Long Term Outcomes Comparing Three-Dimensional Conformal Radiation Therapy to Intensity Modulated Radiation Therapy with Concurrent Chemotherapy for the Treatment of Esophageal Cancer: The MD Anderson Experience
Reporter: Surbhi Grover, MD
The Abramson Cancer Center of the University of Pennsylvania
Last Modified: October 4, 2011
Presenter: BA Myles
Presenter Affiliation: MD Anderson Cancer Center, Houston, TX
- 3D-CRT with concurrent chemotherapy (pre-operative or definitive) is the standard of care for treating patients with esophageal cancer.
- However, with 3D-CRT, there is concern for toxicity to adjacent structures, mainly lung and heart. Keeping this concern in mind, IMRT has been used as an alternative, which offers a dosimetric advantage over 3D-CRT in regards to organs at risk.
- There is no randomized data available comparing the two modalities.

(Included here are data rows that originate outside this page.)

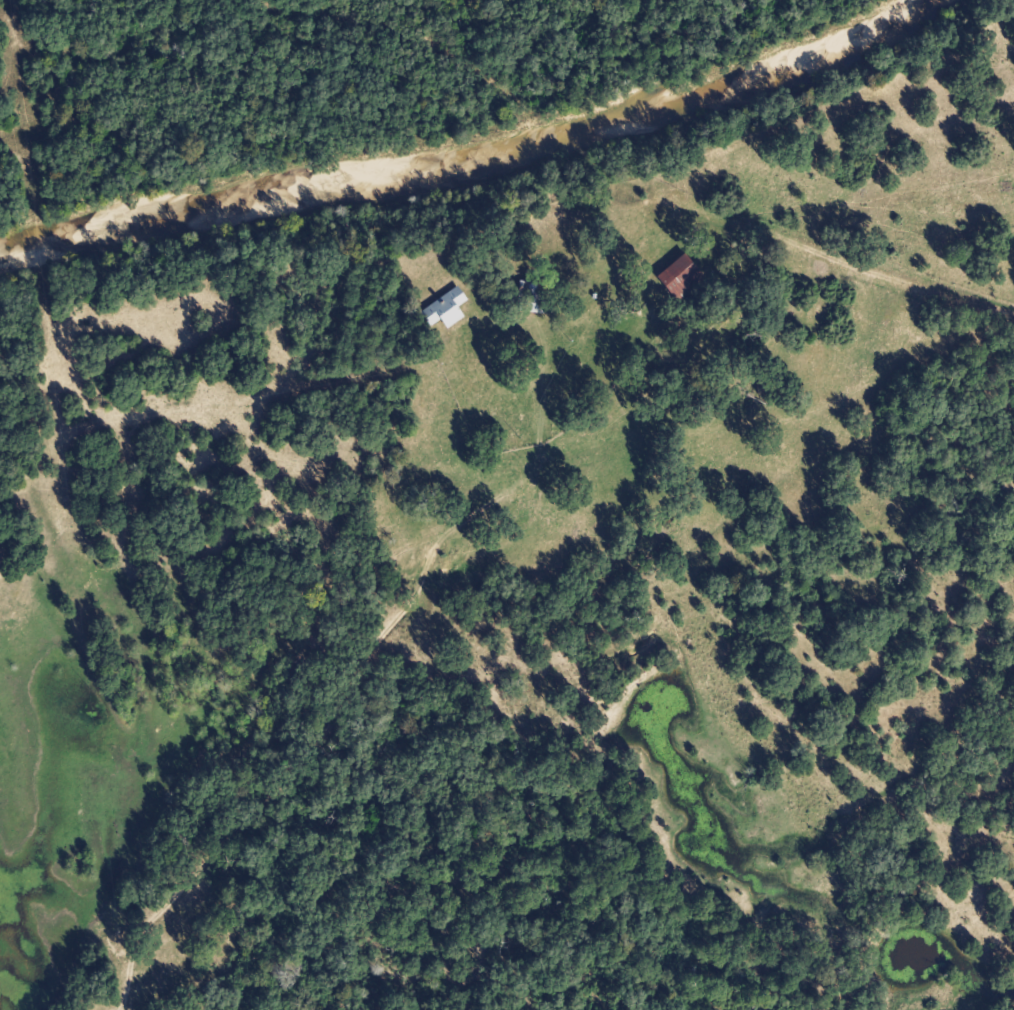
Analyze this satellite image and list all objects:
road: (293, 4)
road: (427, 32)
road: (791, 239)
building: (680, 276)
building: (531, 295)
building: (445, 307)

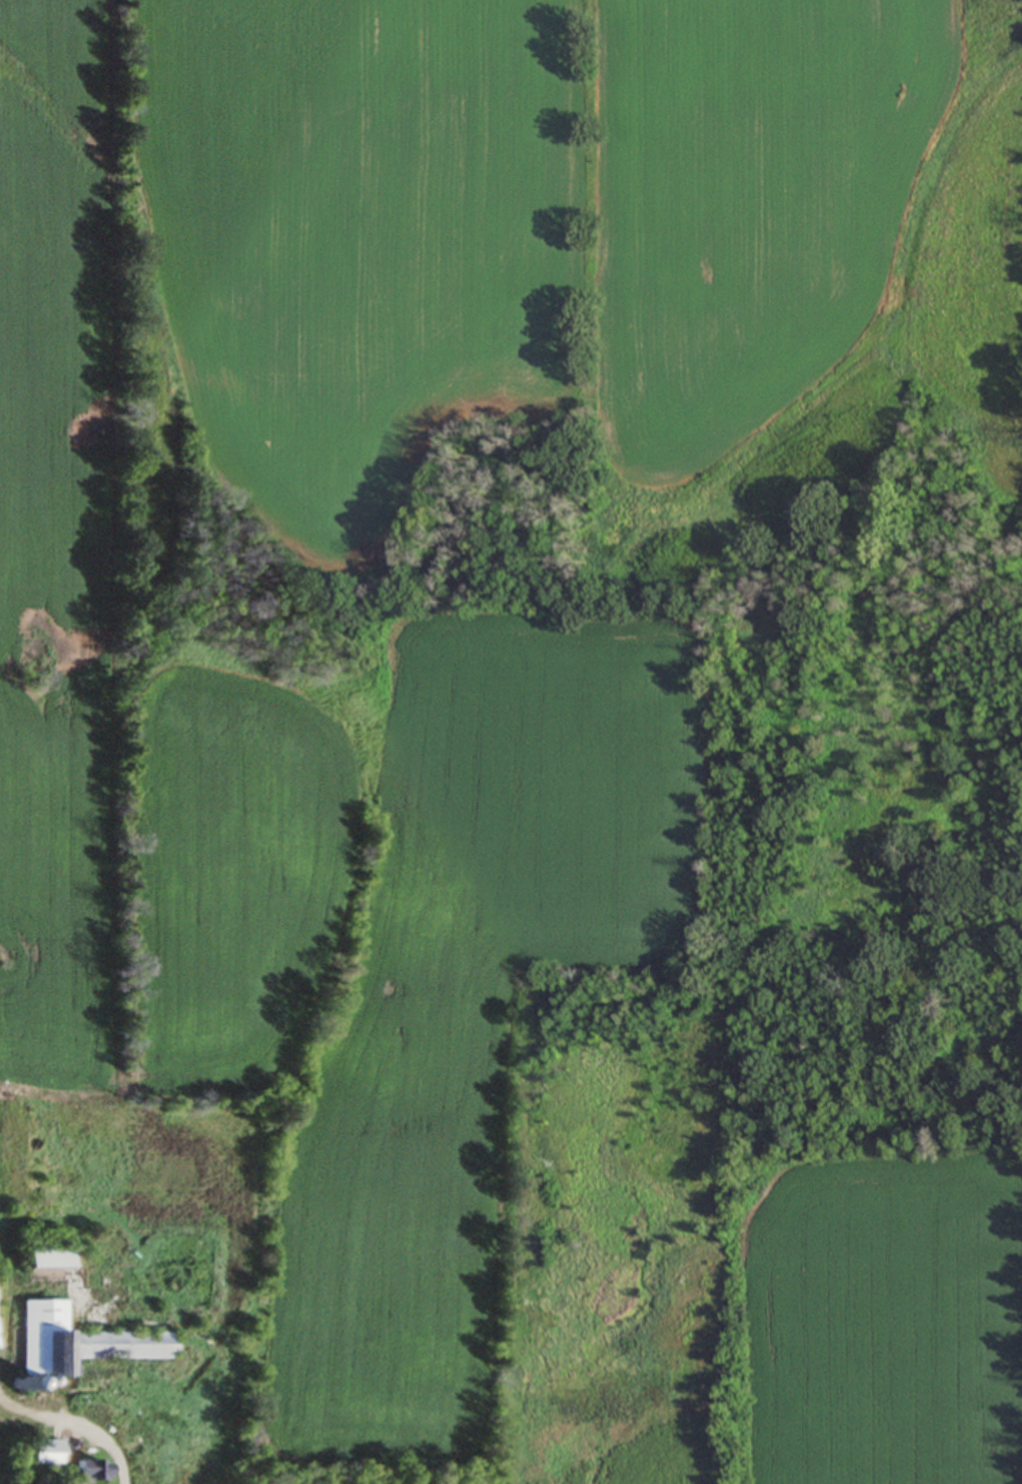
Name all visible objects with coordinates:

It is unclear what the dosimetric advantages of IMRT may mean for clinical symptoms experienced by patients.
- Authors retrospectively evaluated patients treated at MD Anderson Cancer Center between 1998-2010 who got concurrent chemo-radiation therapy for esophageal cancer.
- Toxicity data consisting of nausea, esophagitis, pneumonitis, anorexia, dysphagia and weight loss was collected for all patients.
- Endpoints evaluated were local control, distant metastasis, disease free survival, overall survival and acute and late toxicities.
- There were 398 patients who got 3D-CRT and 301 who got IMRT.
- Baseline characteristics of patients in both groups were similar except that there were more patients in the IMRT group that had PET staging. About 90% of patients in the IMRT group were PET staged vs 50% of patients in the 3D-CRT group.
- In terms of chemotherapy, more patients in 3D-CRT group received induction chemotherapy and triplet chemotherapy and more patients in IMRT group received doublet chemotherapy.
- In regards to toxicity, more patients in 3D-CRT group had >10% weight loss. There was no other difference in toxicity outcomes evaluated (esophagitis, pneumonitis, PEG-tube placement etc.)
- Risk factors associated with poor survival outcomes on multivariate analysis were poor performance status, not getting induction chemotherapy, concurrent chemoRT, treatment with 3D-CRT and stage II-III disease.
- There was a significant increase in survival in IMRT arm-- OS of 42.4% arm vs 31.3% at 5 years and median survival of 36 months vs 24 months (SS) in IMRT vs 3D-CRT arms respectively.
- There was no difference in freedom from distant failure and local failure.
- Cause specific deaths were compared in the IMRT and 3D-CRT arms. There was no difference in cancer specific death or pulmonary death in the two arms. However, there were significantly more cardiac deaths and deaths due to unknown causes in the 3D-CRT arm.
- No difference in toxicity in the IMRT and 3D-CRT.
- There is no difference in distant or local disease control in the two arms.
- However, patients treated with IMRT have higher overall survival compared to patients treated with 3D-CRT. This could be because of normal tissue sparing by IMRT may lead to reduction in death from cardiac causes or other unknown (non-cancer) causes.
Clinical and Scientific Implications
- There are a few limitations to this study: it is a retrospective analysis and it is unclear what patients are dying of in the unknown group.
- Given these limitations and the fact that there is no significant outcome difference in the two groups, 3D-CRT will remain standard of care for esophageal cancer. Use of IMRT will continue to be an option for patients when constraints to organs at risk are not met using 3D-CRT treatment planning. Value of increased overall survival in IMRT arm is hard to interpret in a retrospective analysis where there may be various other unknown variables contributing to increased survival.